We're existing in a moment in late-stage capitalism where designers simply do not have time to settle into their posts anymore. Take Sabato De Sarno, for example, who after only a year and a half of showing collections that were entirely different from Alessandro Michele’s Gucci (which was initially what it seemed consumers wanted, despite high brand-loyalty towards the Italian designer), was out as the industry struggled to adjust. The changes at Gucci in recent years is hardly the only example of swift designer turnover. Dario Vitale only got one season at Versace last September before being ousted following Prada Group’s acquisition of the brand; Peter Do was at Helmut Lang for a brief 1.5 years before exiting in 2024; and who could forget Ludovic De Saint Sernin’s single season at Ann Demeulemeester before his abrupt departure, or Raf Simons’ 28 months at Calvin Klein?

Immediate success—both commercially and in the wider conversation— is now expected from designers who have barely had enough time to thoroughly comb the archives of the legacy brands they land at, let alone design a hit debut collection (honorable mention to Jonathan Anderson and Matthieu Blazy, who did just that at Dior and Chanel respectively this season). As context slips further and further away via diluted “hot takes” and a new wave of internet armchair critics whose view counts are bolstered by negativity and flash-reactions instead of thoughtful critique and research, so does our collective ability to understand the intention, effort, and meaning behind a designer’s creative vision.
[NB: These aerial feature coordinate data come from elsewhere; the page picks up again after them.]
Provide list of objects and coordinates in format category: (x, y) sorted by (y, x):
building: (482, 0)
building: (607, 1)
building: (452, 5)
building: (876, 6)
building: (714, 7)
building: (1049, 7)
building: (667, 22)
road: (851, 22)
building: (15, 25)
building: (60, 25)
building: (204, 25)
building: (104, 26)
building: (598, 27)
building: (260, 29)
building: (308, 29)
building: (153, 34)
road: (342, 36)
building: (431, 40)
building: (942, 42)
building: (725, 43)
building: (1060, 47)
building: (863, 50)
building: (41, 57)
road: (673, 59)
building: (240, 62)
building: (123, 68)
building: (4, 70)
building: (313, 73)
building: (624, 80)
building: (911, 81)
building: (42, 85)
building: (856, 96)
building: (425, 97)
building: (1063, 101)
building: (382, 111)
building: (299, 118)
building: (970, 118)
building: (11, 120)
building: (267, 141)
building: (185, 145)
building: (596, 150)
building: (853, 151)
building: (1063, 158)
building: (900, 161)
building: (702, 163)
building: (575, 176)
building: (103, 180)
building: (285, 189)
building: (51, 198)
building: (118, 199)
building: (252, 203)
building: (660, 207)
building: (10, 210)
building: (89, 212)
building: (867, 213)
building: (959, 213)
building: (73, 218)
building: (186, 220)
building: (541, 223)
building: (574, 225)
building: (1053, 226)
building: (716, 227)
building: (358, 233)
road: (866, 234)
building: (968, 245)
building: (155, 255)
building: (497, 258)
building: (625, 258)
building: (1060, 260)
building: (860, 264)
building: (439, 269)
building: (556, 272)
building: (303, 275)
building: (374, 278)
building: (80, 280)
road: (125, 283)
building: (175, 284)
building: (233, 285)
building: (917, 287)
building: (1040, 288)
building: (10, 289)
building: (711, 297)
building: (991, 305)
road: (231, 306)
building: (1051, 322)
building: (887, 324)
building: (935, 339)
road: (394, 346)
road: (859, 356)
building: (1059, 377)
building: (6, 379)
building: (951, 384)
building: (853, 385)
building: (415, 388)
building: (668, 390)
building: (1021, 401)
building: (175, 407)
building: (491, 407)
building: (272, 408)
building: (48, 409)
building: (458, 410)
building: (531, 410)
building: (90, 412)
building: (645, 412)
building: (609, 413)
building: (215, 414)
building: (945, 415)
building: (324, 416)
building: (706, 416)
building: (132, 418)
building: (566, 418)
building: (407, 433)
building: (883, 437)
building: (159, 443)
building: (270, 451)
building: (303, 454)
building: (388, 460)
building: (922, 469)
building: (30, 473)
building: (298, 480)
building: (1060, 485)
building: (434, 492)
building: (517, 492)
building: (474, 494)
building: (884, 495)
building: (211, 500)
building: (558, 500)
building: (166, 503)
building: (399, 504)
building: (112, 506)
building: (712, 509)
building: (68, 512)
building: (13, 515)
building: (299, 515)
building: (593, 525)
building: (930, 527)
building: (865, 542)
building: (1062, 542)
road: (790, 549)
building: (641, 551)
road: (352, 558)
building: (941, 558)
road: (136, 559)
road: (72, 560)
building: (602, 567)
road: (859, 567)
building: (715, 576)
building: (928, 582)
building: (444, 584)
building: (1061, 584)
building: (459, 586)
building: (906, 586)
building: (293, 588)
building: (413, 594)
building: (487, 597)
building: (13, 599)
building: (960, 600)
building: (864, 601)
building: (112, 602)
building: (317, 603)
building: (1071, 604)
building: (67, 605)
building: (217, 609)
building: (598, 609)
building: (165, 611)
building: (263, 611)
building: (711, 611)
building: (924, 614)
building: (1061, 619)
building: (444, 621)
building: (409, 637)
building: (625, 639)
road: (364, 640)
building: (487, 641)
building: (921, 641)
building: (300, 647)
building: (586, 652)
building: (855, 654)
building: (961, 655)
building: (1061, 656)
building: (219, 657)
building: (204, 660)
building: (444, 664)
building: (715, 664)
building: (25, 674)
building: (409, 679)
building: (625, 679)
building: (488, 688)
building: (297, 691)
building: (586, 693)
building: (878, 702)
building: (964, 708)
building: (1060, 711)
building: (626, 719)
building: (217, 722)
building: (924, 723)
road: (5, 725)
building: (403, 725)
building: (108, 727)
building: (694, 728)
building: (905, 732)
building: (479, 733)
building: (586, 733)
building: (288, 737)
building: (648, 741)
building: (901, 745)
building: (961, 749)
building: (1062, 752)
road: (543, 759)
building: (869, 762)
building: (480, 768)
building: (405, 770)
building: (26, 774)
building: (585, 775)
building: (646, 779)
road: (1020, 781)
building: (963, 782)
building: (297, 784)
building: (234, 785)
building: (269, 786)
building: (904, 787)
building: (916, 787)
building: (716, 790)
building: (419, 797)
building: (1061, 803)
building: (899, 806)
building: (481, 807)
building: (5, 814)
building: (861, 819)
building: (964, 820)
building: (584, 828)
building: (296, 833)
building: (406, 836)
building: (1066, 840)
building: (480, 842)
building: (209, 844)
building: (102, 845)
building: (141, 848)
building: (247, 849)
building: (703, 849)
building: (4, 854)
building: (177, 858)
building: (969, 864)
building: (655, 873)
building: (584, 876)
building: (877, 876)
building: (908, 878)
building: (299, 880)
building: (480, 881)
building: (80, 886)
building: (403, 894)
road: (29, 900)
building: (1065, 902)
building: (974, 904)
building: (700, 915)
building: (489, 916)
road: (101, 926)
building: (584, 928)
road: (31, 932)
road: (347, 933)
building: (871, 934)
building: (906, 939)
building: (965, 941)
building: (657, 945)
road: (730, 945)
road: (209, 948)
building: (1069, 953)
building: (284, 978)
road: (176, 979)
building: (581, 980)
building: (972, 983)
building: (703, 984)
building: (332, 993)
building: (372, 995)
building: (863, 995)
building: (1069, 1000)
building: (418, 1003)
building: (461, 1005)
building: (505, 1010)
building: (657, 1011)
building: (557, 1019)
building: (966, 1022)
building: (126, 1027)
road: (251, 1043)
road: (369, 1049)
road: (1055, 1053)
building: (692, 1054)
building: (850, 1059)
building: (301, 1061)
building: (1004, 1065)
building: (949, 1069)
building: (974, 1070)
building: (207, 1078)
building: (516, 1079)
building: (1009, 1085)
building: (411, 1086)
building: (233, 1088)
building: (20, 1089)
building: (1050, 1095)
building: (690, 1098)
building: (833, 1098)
I felt moved by Demna’s Gucci. Not because the jersey mini dresses on the runway reached inside of me and unearthed a dormant emotion that only a truly masterful collection can, but because it was such good fun. Everything was ultra hot, ultra bright, ultra famous. I am not looking to Gucci to discover anything profound about fashion. I do believe it is the job of designers to elicit some kind of emotional response, but does it always have to go further than fun?

When creative directors are tasked with up to twelve collections per year, the idea that we need to constantly be offered up newness in order to feel something about fashion is not only unrealistic, but unnecessary. If we demand to be stunned by each and every show, we will surely reach the point of fatigue that we are beginning to witness in our current situation—one where rage bait and spectacle via publicity stunts are beginning to increase in frequency and our attention is drawn from craft to clout.